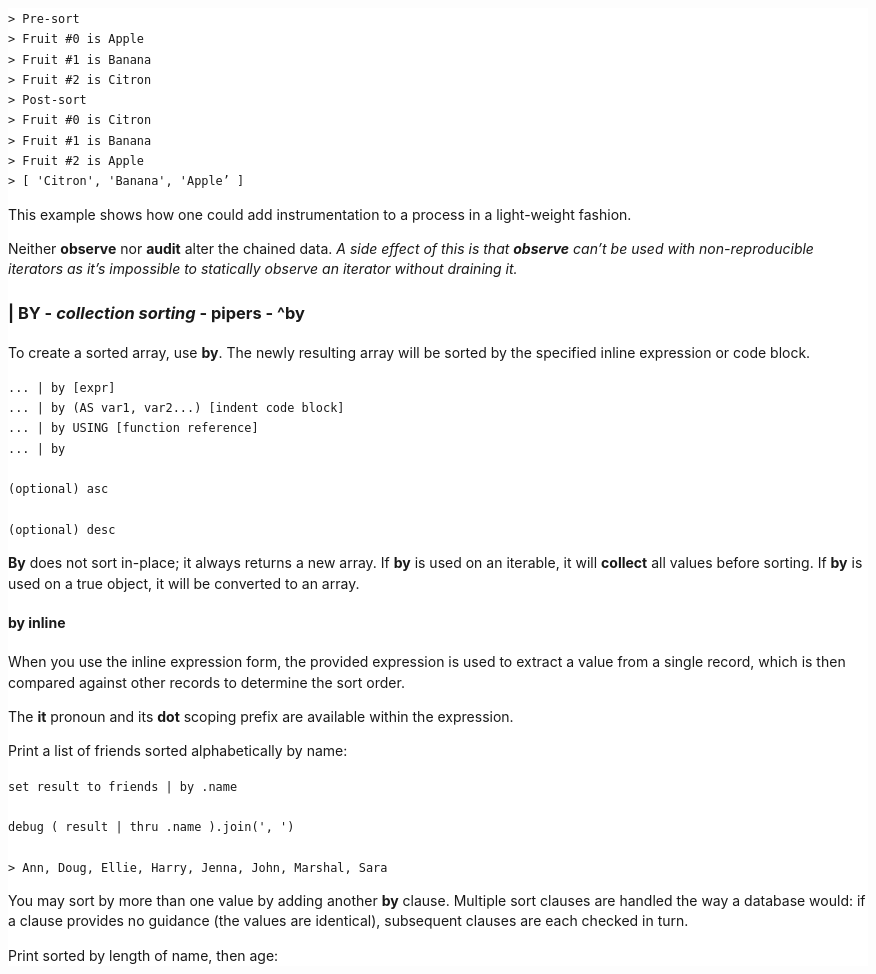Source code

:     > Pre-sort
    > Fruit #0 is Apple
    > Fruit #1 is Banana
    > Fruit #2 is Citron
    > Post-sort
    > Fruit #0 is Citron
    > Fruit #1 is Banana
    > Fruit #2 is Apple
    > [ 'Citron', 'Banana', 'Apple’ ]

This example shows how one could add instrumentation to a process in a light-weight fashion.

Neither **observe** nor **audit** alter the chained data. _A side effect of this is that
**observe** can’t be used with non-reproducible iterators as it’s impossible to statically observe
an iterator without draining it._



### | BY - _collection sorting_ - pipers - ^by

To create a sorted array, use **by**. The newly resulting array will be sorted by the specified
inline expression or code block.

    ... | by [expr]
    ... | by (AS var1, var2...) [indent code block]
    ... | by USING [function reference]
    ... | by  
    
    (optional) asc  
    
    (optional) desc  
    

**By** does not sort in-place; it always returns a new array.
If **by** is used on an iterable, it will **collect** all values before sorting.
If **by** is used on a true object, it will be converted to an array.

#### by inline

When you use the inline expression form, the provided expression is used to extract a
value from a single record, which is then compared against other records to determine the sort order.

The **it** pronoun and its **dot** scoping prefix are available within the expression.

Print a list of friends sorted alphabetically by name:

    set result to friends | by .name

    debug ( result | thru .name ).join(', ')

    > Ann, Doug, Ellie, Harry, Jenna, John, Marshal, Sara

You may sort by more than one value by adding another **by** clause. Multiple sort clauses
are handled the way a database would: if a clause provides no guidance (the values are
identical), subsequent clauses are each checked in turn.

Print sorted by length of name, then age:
---
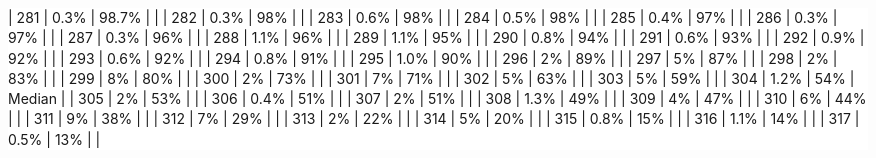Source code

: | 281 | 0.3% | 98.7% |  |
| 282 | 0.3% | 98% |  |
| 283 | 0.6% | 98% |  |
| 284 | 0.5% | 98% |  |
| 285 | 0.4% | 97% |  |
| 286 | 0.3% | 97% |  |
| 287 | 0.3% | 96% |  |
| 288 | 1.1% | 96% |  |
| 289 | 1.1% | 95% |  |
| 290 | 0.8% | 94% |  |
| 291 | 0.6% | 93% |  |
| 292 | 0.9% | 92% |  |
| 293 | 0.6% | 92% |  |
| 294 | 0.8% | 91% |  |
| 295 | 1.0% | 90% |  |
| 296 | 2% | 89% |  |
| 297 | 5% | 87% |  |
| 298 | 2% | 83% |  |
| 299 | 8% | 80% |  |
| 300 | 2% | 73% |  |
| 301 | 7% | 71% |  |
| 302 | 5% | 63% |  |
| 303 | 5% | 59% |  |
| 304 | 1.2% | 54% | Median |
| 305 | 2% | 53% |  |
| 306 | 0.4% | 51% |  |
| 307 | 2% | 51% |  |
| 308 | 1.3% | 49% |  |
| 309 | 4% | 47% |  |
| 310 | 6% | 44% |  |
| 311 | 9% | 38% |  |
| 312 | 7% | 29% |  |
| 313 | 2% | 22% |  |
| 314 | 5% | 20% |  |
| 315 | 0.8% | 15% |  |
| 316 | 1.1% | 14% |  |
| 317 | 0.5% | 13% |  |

== Work instructions ==
In the records above, copy out word for word the stretch from the line containing "You may sort" through the line containing "Print sorted by", both included, and nothing else.

== Exercise response ==
You may sort by more than one value by adding another **by** clause. Multiple sort clauses
are handled the way a database would: if a clause provides no guidance (the values are
identical), subsequent clauses are each checked in turn.

Print sorted by length of name, then age:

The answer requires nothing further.